HRT type affect heart attack risk, say researchers

October 20th, 2008

The risk of a heart attack in women taking HRT depends on the type of product they receive, researchers warn.

A Danish study of an extensive 698,098 women, aged 51-69 years, has shown that, overall, the chances of a heart attack are no higher in women who are currently taking HRT compared with those who have never used it.

But patients who take ‘cyclical’ preparations and those who use a patch or a vaginal gel benefit from a lower risk than women using ‘continuous’ preparations, the study revealed.

Women receiving ‘cyclical’ HRT take tablets of the hormone estrogen every day of the month and tablets of the hormone progestogen for seven to 10 days of each month.

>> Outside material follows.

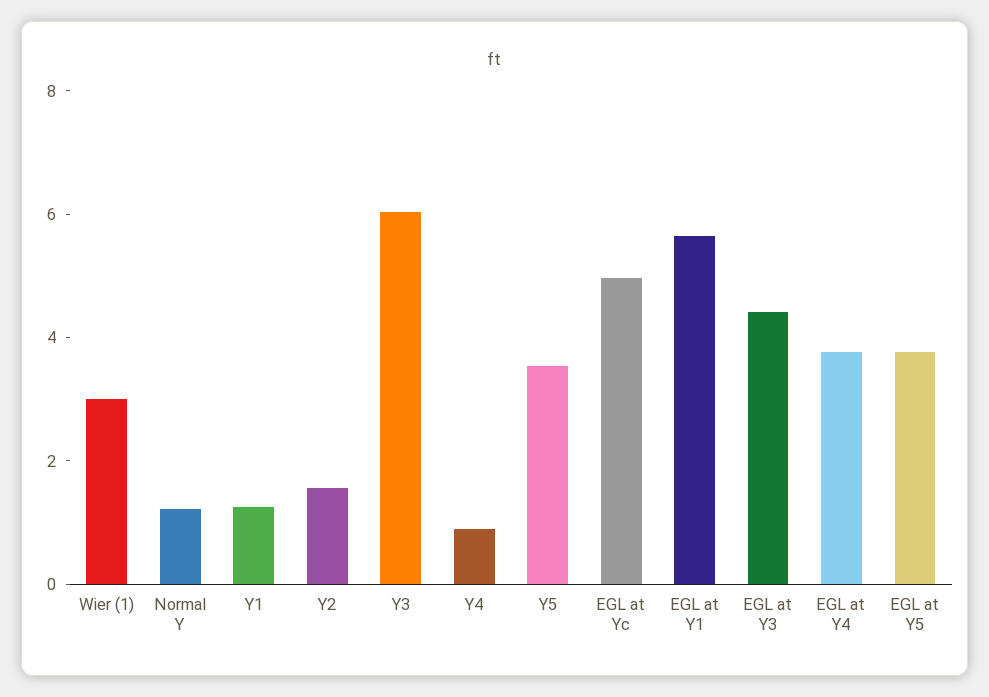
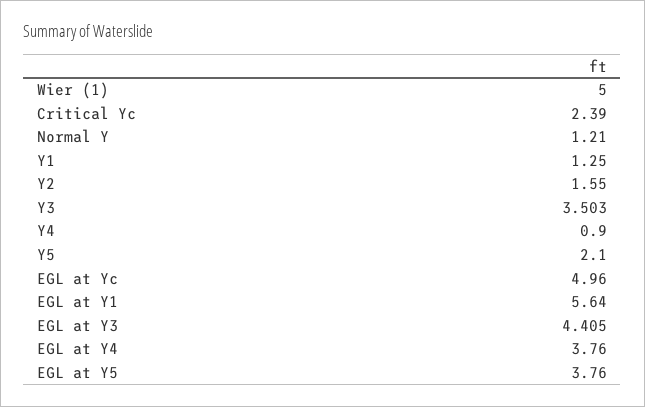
Wier (1): 3 -> 5
Y3: 6 -> 3.503
Y5: 3.5 -> 2.1
Critical Yc: none -> 2.39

Women using ‘continuous’ HRT take both hormones all the time. Continuous HRT is the form used in the widely publicised ‘Women’s Health Initiative’ trials, which triggered the HRT scare in 2002.

However, the study also showed that the younger women in the study – those aged 51-54 years – who took continuous combined HRT were 24 per cent more likely to have a heart attack than women who had never taken HRT. And the risk rose the longer they used the treatment.

Lead author of the trial, Ellen Lockkegaard, from the Gynaecological Clinic in Copenhagen, Denmark, said that the study does not change which women should use HRT or how long they should take it.

Instead, she told the medical website Heartwire that women who need HRT should ideally be given the cyclical rather than the continuous regimen.

She also encouraged doctors to treat women, especially those in the younger age group, with the lower-risk methods – the HRT patch and vaginal gels.